TASK PROMPT: Write the following entries out again exactly, skipping each image.

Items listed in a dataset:
· · ·

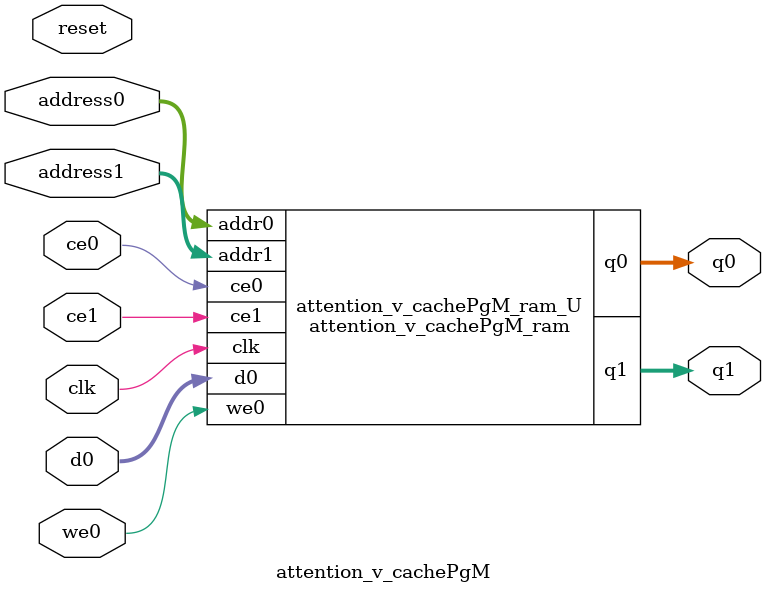
<source format=v>
`timescale 1 ns / 1 ps
module attention_v_cachePgM_ram (addr0, ce0, d0, we0, q0, addr1, ce1, q1,  clk);

parameter DWIDTH = 40;
parameter AWIDTH = 4;
parameter MEM_SIZE = 12;

input[AWIDTH-1:0] addr0;
input ce0;
input[DWIDTH-1:0] d0;
input we0;
output reg[DWIDTH-1:0] q0;
input[AWIDTH-1:0] addr1;
input ce1;
output reg[DWIDTH-1:0] q1;
input clk;

(* ram_style = "distributed" *)reg [DWIDTH-1:0] ram[0:MEM_SIZE-1];




always @(posedge clk)  
begin 
    if (ce0) begin
        if (we0) 
            ram[addr0] <= d0; 
        q0 <= ram[addr0];
    end
end


always @(posedge clk)  
begin 
    if (ce1) begin
        q1 <= ram[addr1];
    end
end


endmodule

`timescale 1 ns / 1 ps
module attention_v_cachePgM(
    reset,
    clk,
    address0,
    ce0,
    we0,
    d0,
    q0,
    address1,
    ce1,
    q1);

parameter DataWidth = 32'd40;
parameter AddressRange = 32'd12;
parameter AddressWidth = 32'd4;
input reset;
input clk;
input[AddressWidth - 1:0] address0;
input ce0;
input we0;
input[DataWidth - 1:0] d0;
output[DataWidth - 1:0] q0;
input[AddressWidth - 1:0] address1;
input ce1;
output[DataWidth - 1:0] q1;



attention_v_cachePgM_ram attention_v_cachePgM_ram_U(
    .clk( clk ),
    .addr0( address0 ),
    .ce0( ce0 ),
    .we0( we0 ),
    .d0( d0 ),
    .q0( q0 ),
    .addr1( address1 ),
    .ce1( ce1 ),
    .q1( q1 ));

endmodule


</source>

· · ·

ANSWER:
<source format=v>
`timescale 1 ns / 1 ps
module attention_v_cachePgM_ram (addr0, ce0, d0, we0, q0, addr1, ce1, q1,  clk);

parameter DWIDTH = 40;
parameter AWIDTH = 4;
parameter MEM_SIZE = 12;

input[AWIDTH-1:0] addr0;
input ce0;
input[DWIDTH-1:0] d0;
input we0;
output reg[DWIDTH-1:0] q0;
input[AWIDTH-1:0] addr1;
input ce1;
output reg[DWIDTH-1:0] q1;
input clk;

(* ram_style = "distributed" *)reg [DWIDTH-1:0] ram[0:MEM_SIZE-1];




always @(posedge clk)  
begin 
    if (ce0) begin
        if (we0) 
            ram[addr0] <= d0; 
        q0 <= ram[addr0];
    end
end


always @(posedge clk)  
begin 
    if (ce1) begin
        q1 <= ram[addr1];
    end
end


endmodule

`timescale 1 ns / 1 ps
module attention_v_cachePgM(
    reset,
    clk,
    address0,
    ce0,
    we0,
    d0,
    q0,
    address1,
    ce1,
    q1);

parameter DataWidth = 32'd40;
parameter AddressRange = 32'd12;
parameter AddressWidth = 32'd4;
input reset;
input clk;
input[AddressWidth - 1:0] address0;
input ce0;
input we0;
input[DataWidth - 1:0] d0;
output[DataWidth - 1:0] q0;
input[AddressWidth - 1:0] address1;
input ce1;
output[DataWidth - 1:0] q1;



attention_v_cachePgM_ram attention_v_cachePgM_ram_U(
    .clk( clk ),
    .addr0( address0 ),
    .ce0( ce0 ),
    .we0( we0 ),
    .d0( d0 ),
    .q0( q0 ),
    .addr1( address1 ),
    .ce1( ce1 ),
    .q1( q1 ));

endmodule


</source>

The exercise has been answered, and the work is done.